**EXERCISE TASK A:** From the hard drive thread, write out the stretch from "## Iceni (Nov" through "for this mode." word for word.
**EXERCISE TASK B:** List every name shown as the poster at the head of a post in the hard drive thread, each one only once.

**ARTICLE:**
■ ■ ■ ■ ■ ■ ■
# HDD works externally, but not internally



## Frick (Nov 7, 2012)

Ok I have this weird problem. I can't for the life of me figure out what's going on. But here goes:

I have a Samsung Spinpoint F3 1TB (HD103SJ if you're interested in exact model), that I've had in a cheap external USB 2.0 cabinet for some time now. It works lovely. Tonight I thought I'd put it in the case instead (see system specs), but it does not work with a SATA cable connected. It just doesn't. I've tried three different cables, two of them are brand new. The cables work with other drives, but not this one. It starts to spin up, but stop before it's done. When the SATA cable is disconnected it spins up as it should (that "OOP" sound). So now it's back in the external cabinet where it actually works. Nothing strange about the SMART values too.

Any ideas anyone?


----------



## Fourstaff (Nov 7, 2012)

SATA power cable any good?


----------



## Frick (Nov 8, 2012)

Fourstaff said:


> SATA power cable any good?



Yep, works fine. As soon as I unplug the SATA data cable the HDD will not spin up. Tried every SATA power cable on the PSU just to be sure. Also I unplugged everything except that HDD just to make sure it wasnt something silly like it didn't get enough power or something.


----------



## drdeathx (Nov 8, 2012)

Try different ports and make sure IDE is selected in the Bios.


----------



## Frick (Nov 8, 2012)

drdeathx said:


> Try different ports and make sure IDE is selected in the Bios.



Also done.


----------



## Frick (Nov 12, 2012)

Still no ideas? Bbbbbbuump.


----------



## Peter1986C (Nov 12, 2012)

Disconnect the optical drive and/or primary HDD, see whether it will work then (in order to see if it is PSU related just in case).


----------



## Frick (Nov 12, 2012)

Chevalr1c said:


> Disconnect the optical drive and/or primary HDD, see whether it will work then (in order to see if it is PSU related just in case).



Did that already.


----------



## temp02 (Nov 12, 2012)

Are there any jumpers on the drive? Most drives have one for SATA 1.5G compatibility, try setting it and try again.


----------



## Iceni (Nov 12, 2012)

AHCI mode switching?

I've had a similar problem when i ran Sata1 drives without AHCI in a newer machine. But only if AHCI was on by default, and the new drive wasn't already enabled for this mode.

There is a tweak in the registry that may help.
■ ■ ■ ■ ■ ■ ■
**SOURCE MATERIAL:**
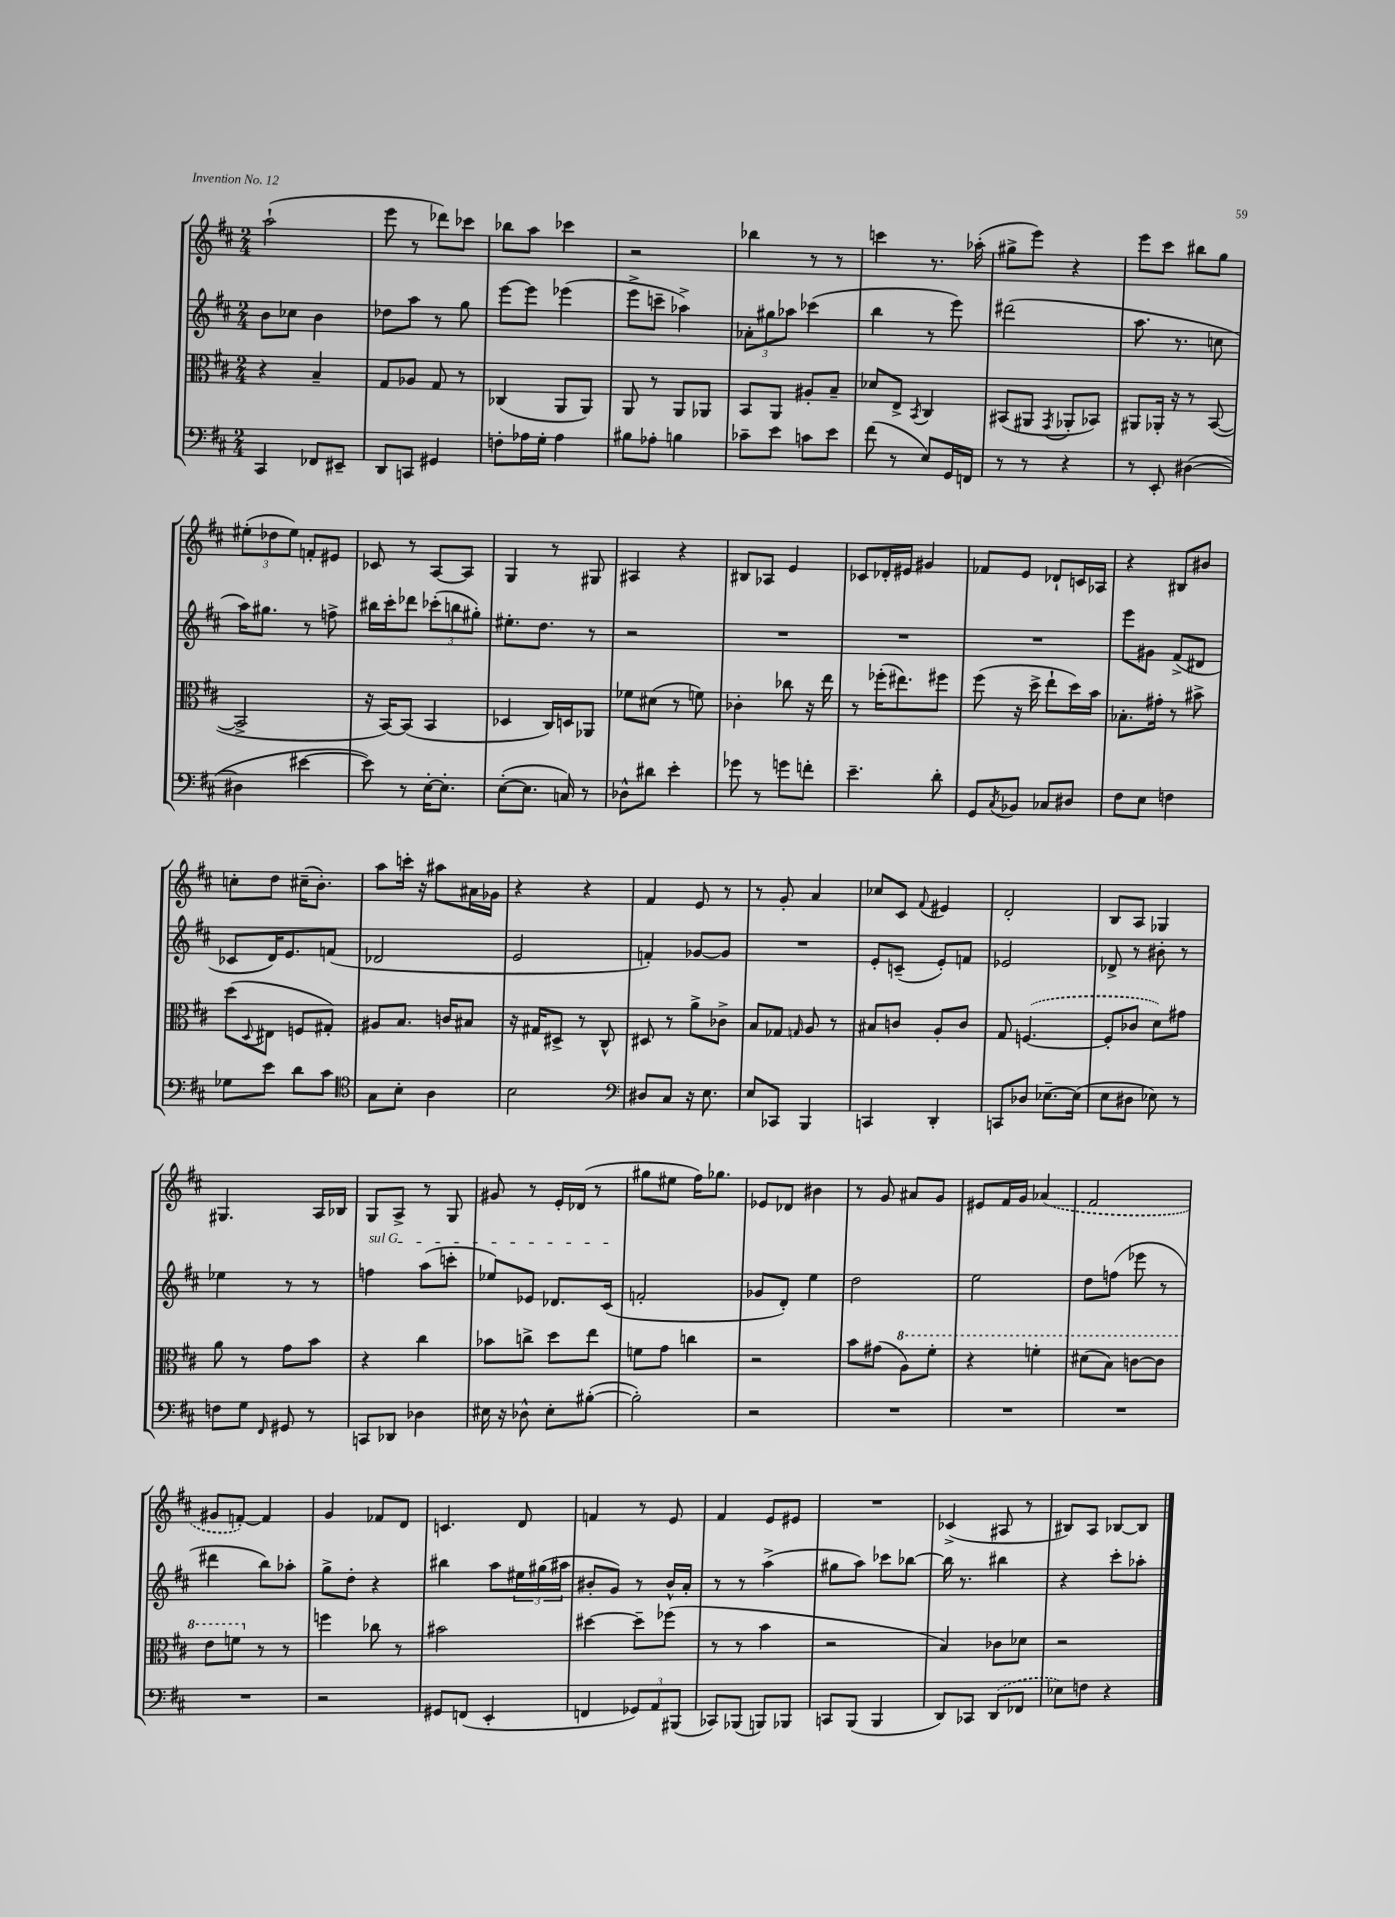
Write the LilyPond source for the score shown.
■ ■ ■ ■ ■ ■ ■
**EXERCISE SOLUTION A:**
## Iceni (Nov 12, 2012)

AHCI mode switching?

I've had a similar problem when i ran Sata1 drives without AHCI in a newer machine. But only if AHCI was on by default, and the new drive wasn't already enabled for this mode.

**EXERCISE SOLUTION B:**
Frick
Fourstaff
drdeathx
Peter1986C
temp02
Iceni